▸ Instructions for the task: Copy every line of text in the items below word for word, omitting the pictures.

▸ Supplied entries:
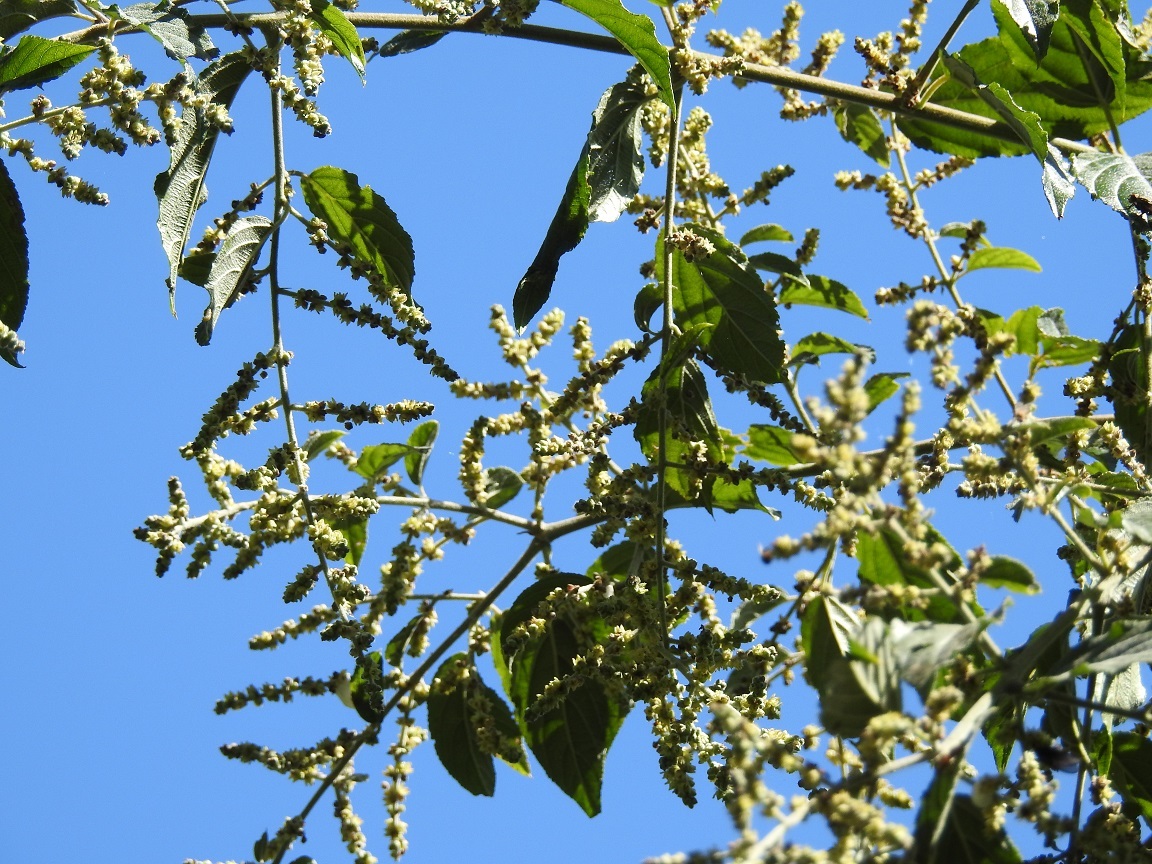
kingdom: Plantae
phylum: Tracheophyta
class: Magnoliopsida
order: Rosales
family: Rhamnaceae
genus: Sageretia
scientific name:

▸ Written reply:
kingdom: Plantae
phylum: Tracheophyta
class: Magnoliopsida
order: Rosales
family: Rhamnaceae
genus: Sageretia
scientific name:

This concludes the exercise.